Manomio's C64 app originally emulated the old-school Commodore 64 personal computer. Costing $5, the app actually supported bundled, licensed game images such as Dragons Den, Le Mans, Jupiter Lander, Arctic Shipwreck, and Jack Attack. Manomio planned to release additional images later for about $0.99 to $2.00 each. However, the app also provided a special, non-obvious bonus: the ability to run BASIC 2.0.

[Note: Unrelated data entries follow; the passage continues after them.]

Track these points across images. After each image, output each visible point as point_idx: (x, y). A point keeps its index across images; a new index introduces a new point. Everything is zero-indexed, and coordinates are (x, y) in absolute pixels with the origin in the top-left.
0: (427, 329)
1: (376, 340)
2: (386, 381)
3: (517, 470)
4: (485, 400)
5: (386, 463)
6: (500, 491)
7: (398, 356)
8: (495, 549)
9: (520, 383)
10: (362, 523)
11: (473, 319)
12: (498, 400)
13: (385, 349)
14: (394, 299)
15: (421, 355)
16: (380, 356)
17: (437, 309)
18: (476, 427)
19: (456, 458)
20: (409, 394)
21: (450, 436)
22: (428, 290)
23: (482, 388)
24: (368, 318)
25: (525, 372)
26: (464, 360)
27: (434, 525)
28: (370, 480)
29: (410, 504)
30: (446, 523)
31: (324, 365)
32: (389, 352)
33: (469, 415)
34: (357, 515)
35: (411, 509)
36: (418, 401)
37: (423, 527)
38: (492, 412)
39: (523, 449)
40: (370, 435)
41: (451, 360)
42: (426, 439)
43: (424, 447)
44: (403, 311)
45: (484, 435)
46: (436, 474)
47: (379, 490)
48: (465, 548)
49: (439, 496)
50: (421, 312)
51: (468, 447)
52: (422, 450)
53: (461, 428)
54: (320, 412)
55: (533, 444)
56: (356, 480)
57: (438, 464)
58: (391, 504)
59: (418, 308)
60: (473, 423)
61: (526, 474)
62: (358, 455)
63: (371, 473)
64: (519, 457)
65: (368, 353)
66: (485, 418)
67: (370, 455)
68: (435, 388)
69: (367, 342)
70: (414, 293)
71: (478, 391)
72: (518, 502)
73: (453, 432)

According to Apple's iPhone SDK agreement, applications are not allowed to install or launch other executable code "by any means," nor can code be downloaded and used in an application. Because the C64 application included BASIC, Apple initially rejected the first submission, however the developer claimed that BASIC was removed in the next submission, and was thus published on Apple's App Store. That wasn't the case however, as consumers could still access the prompt by following a simple set of instructions.

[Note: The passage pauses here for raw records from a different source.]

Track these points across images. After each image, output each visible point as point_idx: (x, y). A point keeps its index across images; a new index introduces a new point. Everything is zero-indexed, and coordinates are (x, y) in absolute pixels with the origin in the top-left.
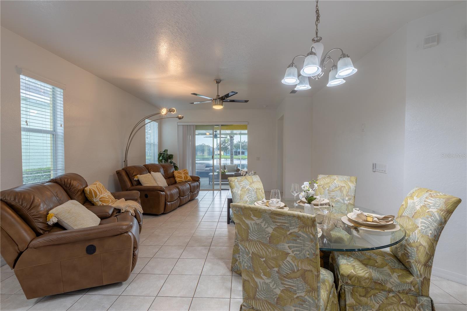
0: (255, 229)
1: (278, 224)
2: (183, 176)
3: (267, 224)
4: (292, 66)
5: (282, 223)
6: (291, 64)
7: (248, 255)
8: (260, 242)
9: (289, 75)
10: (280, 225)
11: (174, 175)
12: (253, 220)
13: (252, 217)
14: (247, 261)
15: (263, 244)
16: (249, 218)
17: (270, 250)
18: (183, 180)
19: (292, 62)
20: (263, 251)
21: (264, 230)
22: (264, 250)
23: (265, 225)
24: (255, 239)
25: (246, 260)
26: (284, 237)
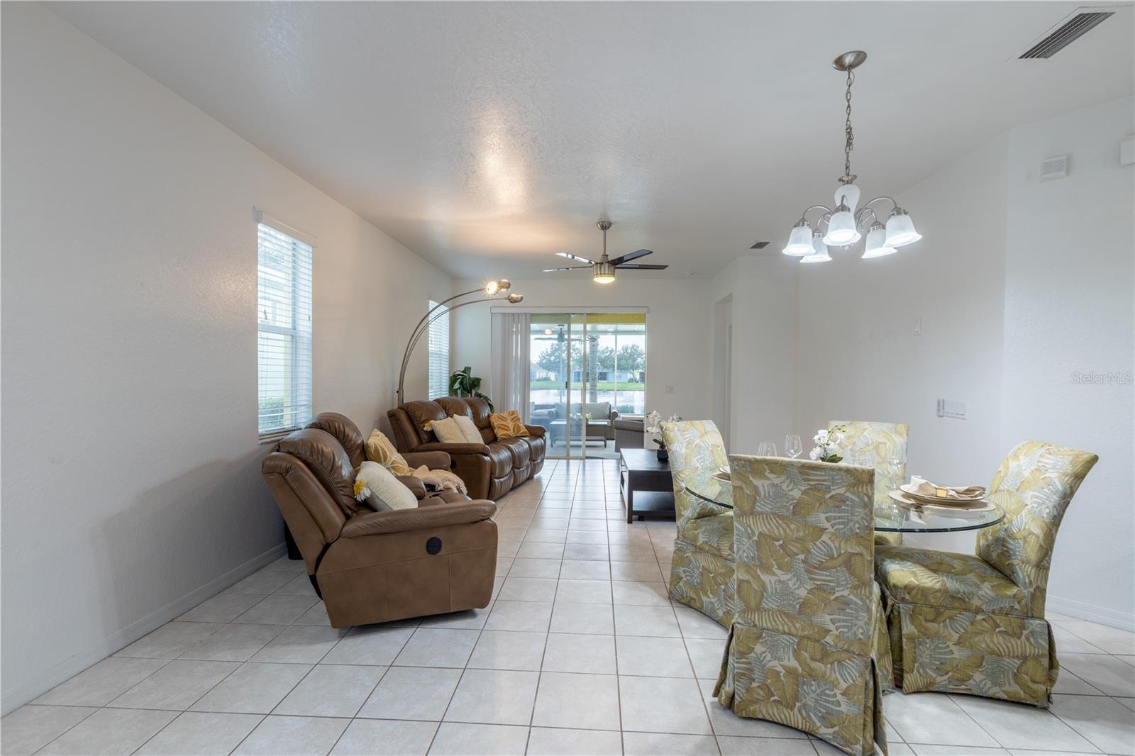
0: (769, 493)
1: (812, 483)
2: (511, 425)
3: (792, 484)
4: (803, 225)
5: (818, 480)
6: (800, 221)
7: (750, 538)
8: (774, 514)
9: (797, 241)
10: (815, 484)
11: (490, 422)
12: (768, 479)
13: (766, 474)
14: (748, 548)
15: (782, 518)
16: (760, 475)
17: (793, 526)
18: (511, 433)
19: (802, 217)
20: (780, 529)
21: (786, 494)
22: (782, 527)
23: (788, 486)
24: (767, 510)
25: (745, 548)
26: (820, 504)
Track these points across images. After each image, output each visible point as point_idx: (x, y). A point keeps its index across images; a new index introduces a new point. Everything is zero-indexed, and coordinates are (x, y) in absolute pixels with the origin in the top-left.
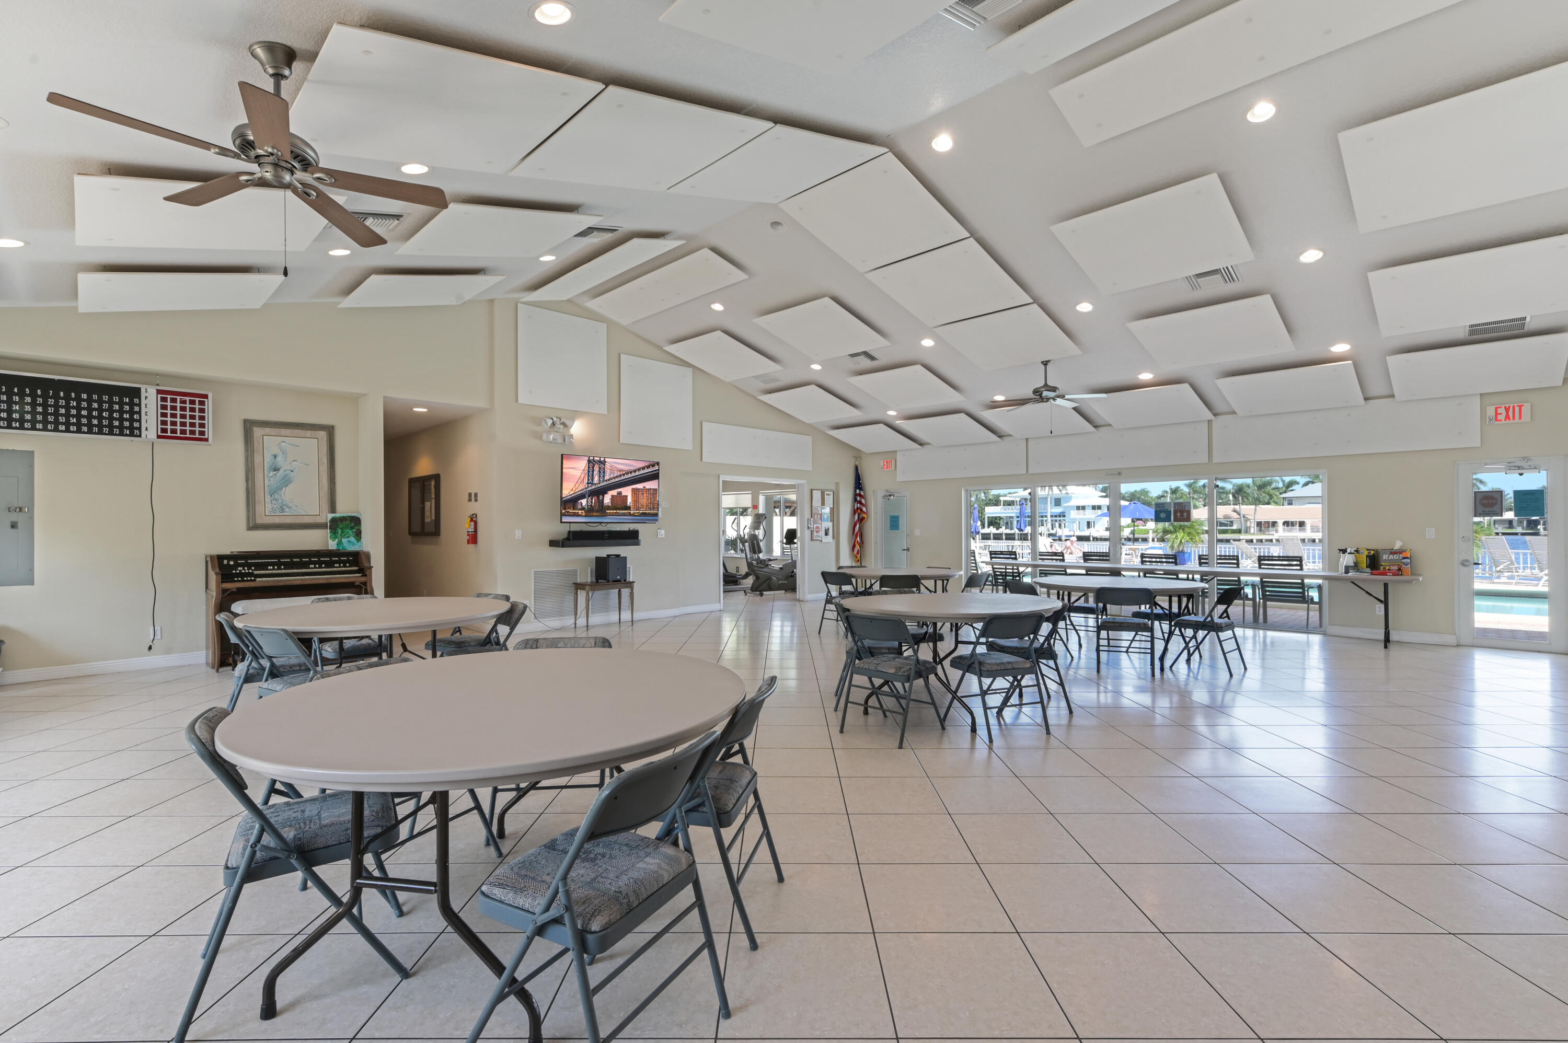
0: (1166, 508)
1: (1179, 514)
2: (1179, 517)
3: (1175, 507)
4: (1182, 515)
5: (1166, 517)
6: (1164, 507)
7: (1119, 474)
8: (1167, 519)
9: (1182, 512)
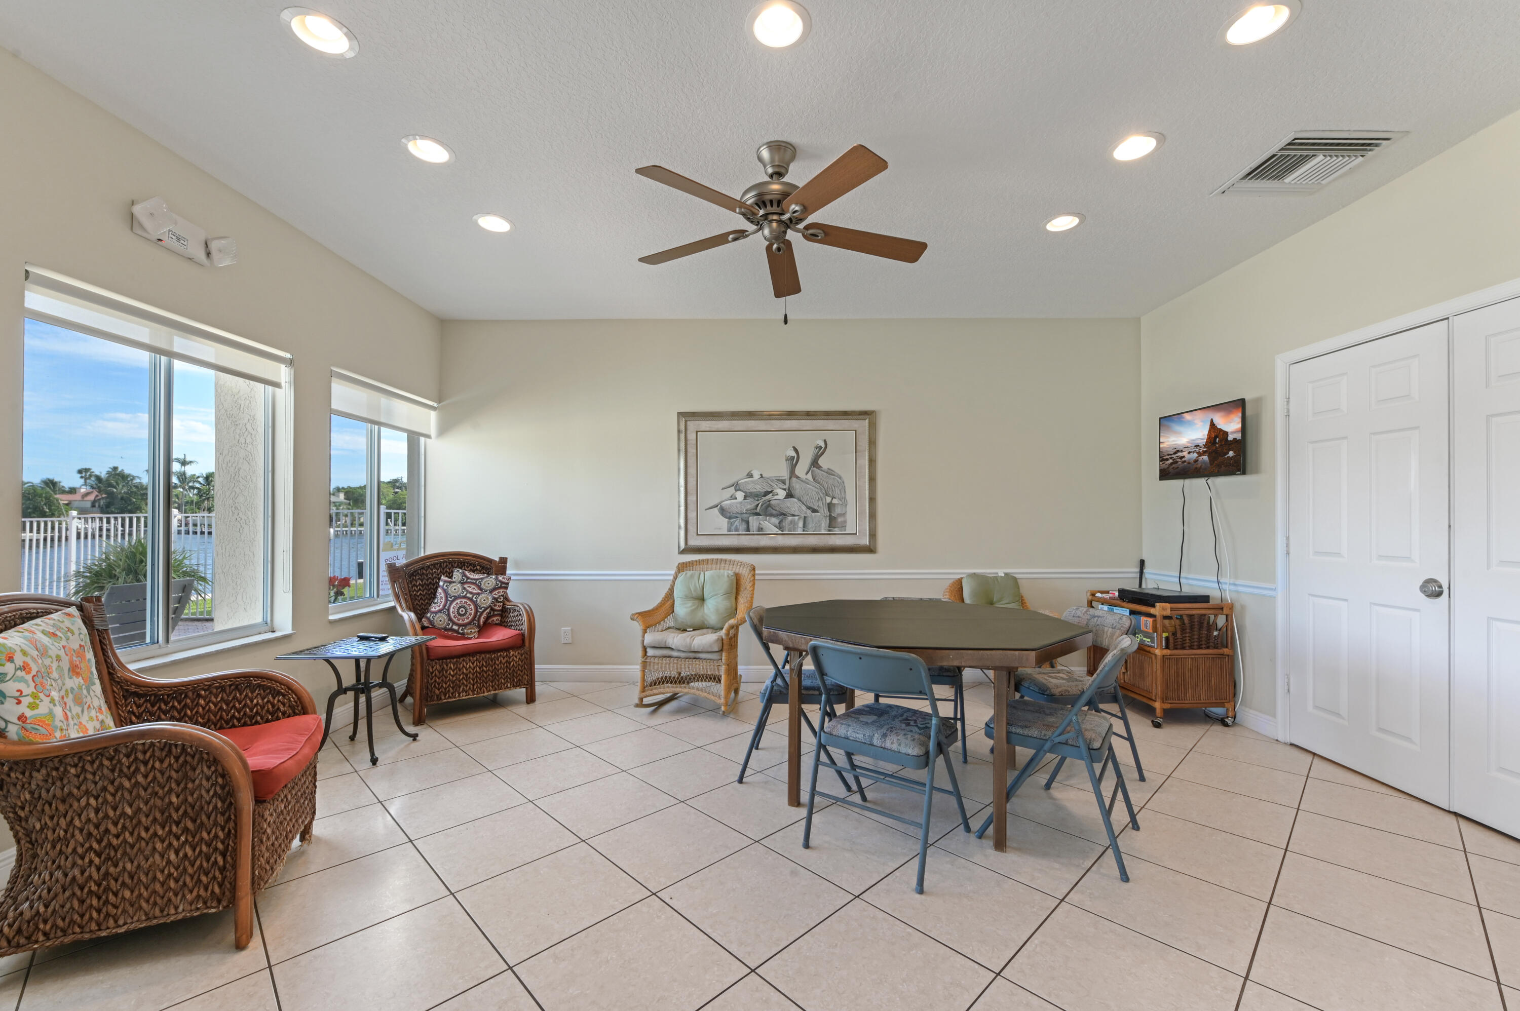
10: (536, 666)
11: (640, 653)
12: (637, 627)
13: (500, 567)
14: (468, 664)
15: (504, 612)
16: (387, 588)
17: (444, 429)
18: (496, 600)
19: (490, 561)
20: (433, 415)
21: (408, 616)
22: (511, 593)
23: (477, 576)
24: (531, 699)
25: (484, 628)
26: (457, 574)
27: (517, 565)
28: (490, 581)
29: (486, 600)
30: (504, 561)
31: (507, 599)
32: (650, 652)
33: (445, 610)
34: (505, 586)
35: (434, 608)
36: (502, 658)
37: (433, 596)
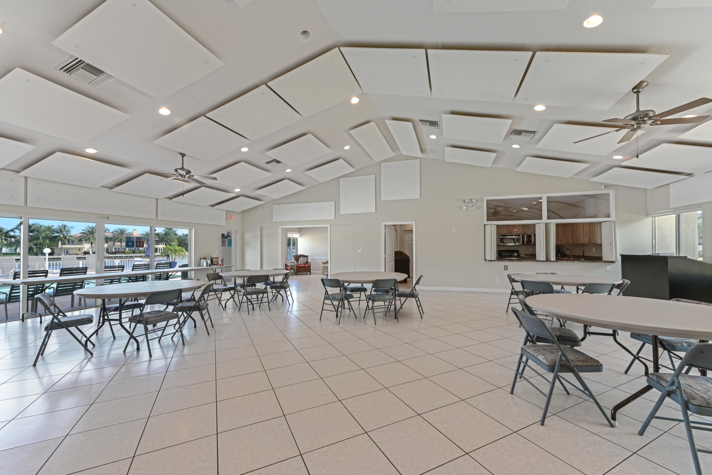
0: (132, 240)
1: (138, 243)
2: (138, 245)
3: (136, 239)
4: (140, 244)
5: (132, 245)
6: (131, 239)
7: (108, 218)
8: (133, 246)
9: (140, 242)
10: (311, 271)
11: (322, 267)
12: (322, 264)
13: (307, 257)
14: (303, 268)
15: (307, 263)
16: (293, 259)
17: (300, 236)
18: (306, 261)
19: (306, 256)
20: (299, 235)
21: (296, 262)
22: (309, 260)
23: (304, 258)
24: (310, 274)
25: (305, 265)
26: (302, 257)
27: (310, 256)
28: (306, 259)
29: (305, 261)
30: (308, 256)
31: (308, 261)
32: (324, 267)
33: (300, 262)
34: (308, 259)
35: (299, 262)
36: (307, 268)
37: (299, 260)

But now that Apple has caught on to the workaround, the company has pulled the app. "Unfortunately, Apple has pulled the C64 Application from their store as it was discovered by some users that it was possible to enable the Basic program through the interface," Manomio said. "We have now fixed the issue and our application has been re-submitted for approval by Apple." Bummer.

  • ssalim
    It's to protect them. I agree with "applications are not allowed to install or launch other executable code "by any means"
    Reply
  • JohnnyLucky
    Commodore 64? Man that was a long long time ago.
    Reply
  • The_Blood_Raven
    This hurts to say but... Apple... done good...
    Reply
  • ryanegeiger
    Seriously though... basic? How harmful could it be? It's self contained within the app and doesn't allow code to leave the app environment or access network connections.
    Reply
  • festerovic
    I would buy an Iphone if I could run MULE on it.
    Reply
  • plattyaj
    That's too funny - they are worried about running Commodore 64 version of Basic?! Games for the C64 were never written in Basic anyway, they were coded in assembler (often hand-coded in hex too!!).
    Reply
  • Maxor127
    I still like MULE. I play it with my brothers occasionally. Like someone else said, I can't imagine BASIC doing any harm.
    Reply
  • enewmen
    Commodore BASIC is like an "Application inside and Application".
    Even using "Peek" and "Poke" commands, you will stay in the app environment, like others have said.
    I suppose someone will think Atari 2600 Basic is also a threat.
    Reply
  • belardo
    Actually, games WHERE programmed in Basic too. Not awesome games of course... but games yes. Its a C=64 emulator. BASIC is pretty much part of the OS.
    Reply
  • what exactly to they expect someone to do with BASIC in a self contained piece of software that doesnt have access to anything outside of the app itself.

    are they worries someone is going to pirate apple software by re-writing allready released games line for line in BASIC?

    apple need to quit pulling stuff with these stupid excuses.